7. Some errors should be detected (nonexistent branches and branches that do exists but haven't been configured in the branch mapping, for instance) using branch maps before a transfer begins.

It is likely that the per-file branch metadata will be packaged with the metadata for the reversion that creates a branched file, though only when necessary.

The branch maps will be representable using a subset of RevML that can occur within a "normal" RevML file (within the <revml> element) or as a separate document. Only one branchmap may occur in any file.

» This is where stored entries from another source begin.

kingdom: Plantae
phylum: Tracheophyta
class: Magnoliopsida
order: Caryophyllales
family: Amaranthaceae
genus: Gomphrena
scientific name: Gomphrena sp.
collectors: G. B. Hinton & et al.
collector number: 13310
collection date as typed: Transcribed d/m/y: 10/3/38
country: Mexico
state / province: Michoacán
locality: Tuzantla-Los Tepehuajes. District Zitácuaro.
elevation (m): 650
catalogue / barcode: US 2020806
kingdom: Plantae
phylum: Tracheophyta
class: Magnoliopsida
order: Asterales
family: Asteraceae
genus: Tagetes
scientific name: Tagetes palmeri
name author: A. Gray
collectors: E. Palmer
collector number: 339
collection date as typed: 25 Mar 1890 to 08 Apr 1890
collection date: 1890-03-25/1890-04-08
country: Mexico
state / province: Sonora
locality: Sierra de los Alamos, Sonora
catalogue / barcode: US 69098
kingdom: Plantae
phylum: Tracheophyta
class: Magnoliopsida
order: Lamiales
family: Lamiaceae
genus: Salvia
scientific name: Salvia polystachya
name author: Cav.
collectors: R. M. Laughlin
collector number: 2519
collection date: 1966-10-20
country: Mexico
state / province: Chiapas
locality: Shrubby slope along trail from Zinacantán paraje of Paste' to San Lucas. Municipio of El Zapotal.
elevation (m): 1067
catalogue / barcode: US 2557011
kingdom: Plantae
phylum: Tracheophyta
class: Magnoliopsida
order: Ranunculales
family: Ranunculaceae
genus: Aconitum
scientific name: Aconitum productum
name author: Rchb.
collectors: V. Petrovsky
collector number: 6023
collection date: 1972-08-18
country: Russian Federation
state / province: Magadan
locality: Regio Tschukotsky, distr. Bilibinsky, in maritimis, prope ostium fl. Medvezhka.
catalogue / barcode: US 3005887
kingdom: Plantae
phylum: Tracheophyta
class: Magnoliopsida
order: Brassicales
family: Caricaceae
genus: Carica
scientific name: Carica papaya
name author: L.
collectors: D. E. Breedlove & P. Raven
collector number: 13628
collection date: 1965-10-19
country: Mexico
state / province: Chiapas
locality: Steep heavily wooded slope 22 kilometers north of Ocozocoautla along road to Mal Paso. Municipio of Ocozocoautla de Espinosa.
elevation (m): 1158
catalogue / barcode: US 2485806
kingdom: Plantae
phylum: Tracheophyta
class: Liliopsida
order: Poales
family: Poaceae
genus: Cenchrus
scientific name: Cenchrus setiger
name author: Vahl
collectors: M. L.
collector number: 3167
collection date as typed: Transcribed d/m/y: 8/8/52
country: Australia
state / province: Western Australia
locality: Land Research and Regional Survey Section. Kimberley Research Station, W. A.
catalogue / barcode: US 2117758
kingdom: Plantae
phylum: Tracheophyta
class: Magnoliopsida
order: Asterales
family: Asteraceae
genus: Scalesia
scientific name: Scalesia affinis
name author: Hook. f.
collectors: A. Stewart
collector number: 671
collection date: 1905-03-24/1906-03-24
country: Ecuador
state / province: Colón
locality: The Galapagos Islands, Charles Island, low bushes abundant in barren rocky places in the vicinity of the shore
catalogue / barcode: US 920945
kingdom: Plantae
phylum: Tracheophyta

As with RevML, a branch map may contain elements describing the source repository for auditing purposes (i.e. reading the file to see just what it contains some months after you created it :), but this will not be used in processing except possibly to give more informative errors:

branch r1_0 in source repository not found in branch map foo.bmap. NOTE: foo.bmap does not appear to be for this repository repository details: ... <=== extracted from repository branch map details: ... <==== extracted from branch map file

Here's an initial cut at a branch map describing a CVS repository in XML. Sorry for the wide-screen effect, I can reformat if it drives people's email clients bonkers. I'm picking on cvs here because I'm mostly concerned with cvs->foo transfers, thought the other way is necessary for testing purposes.

<branch_map>

<!-- metadata that applies to the entire branch map --> <source_root>/foo/bar</source_root> <!-- all source paths are relative
to this --> <dest_root>//depot/foo/bar</dest_root> <!-- user supplied, all destination
paths are relative to this --> <time>2000-01-01 00:00:00Z</time> <!-- when this map was created --> <rep_type>cvs</rep_type> <rep_desc>Concurrent Versions System (CVS) 1.10.7 (client/server)</rep_desc>

<!-- branch metadata -->

<branches> <branch id="mainline"> <dest_root>//depot/main</dest_root> <!-- where to put mainline files --> </branch> <branch id="branch-1"> <source_id>release_1</source_id> <dest_id>release_1</dest_id> <!-- edit this to change in a
transfer --> <dest_root>//depot/release_1</> <!-- only needed to override the
<branch_map/source_root/dest_root> --> </branch> ...more branches... </branches> </branch_map>

It is likely that the best place to put per-file branch metadata is with the existing per-revision information for the first revision of a file in the branch, like the **'ed items here:

<rev> <name>a/deeply/buried/file</name> <type>text</type> <cvs_info>Some info cvs might emit about this file</cvs_info> <rev_id>1.23.2.1</rev_id> <time>2000-01-01 12:00:08Z</time> <base_rev_id>1.23</base_rev_id> <!-- ** --> <base_rev_name>foo</base_rev_name> <!-- ** --> <user_id>cvs_t_user</user_id> <label>achoo08</label> <label>blessyou08</label> <comment>comment 2 </comment> <base_rev_id>1.1</base_rev_id> <delta type="diff-u" encoding="none">@@ -1 +1 @@ -a/deeply/buried/file, revision 1, char 0x01="<char code="0x01" />" +a/deeply/buried/file, revision 2, char 0x09=" " </delta> <digest type="MD5" encoding="base64">Dint+VF10zKgeQcxVRuU9g</digest> </rev>

The <base_rev_id> tag already exists and is ideal for use in identifying the version number of the base file. The <base_rev_name> tag is new and only necessary when the location or name of the file in the repository has changed as part of the branch process. It is relative to the <dest_root>, like the existing <name> is ("<dest_root>" is spelled "<rev_root>" in the current RevML version 0.28, that needs to change to be clearer and to support branch maps more effectively).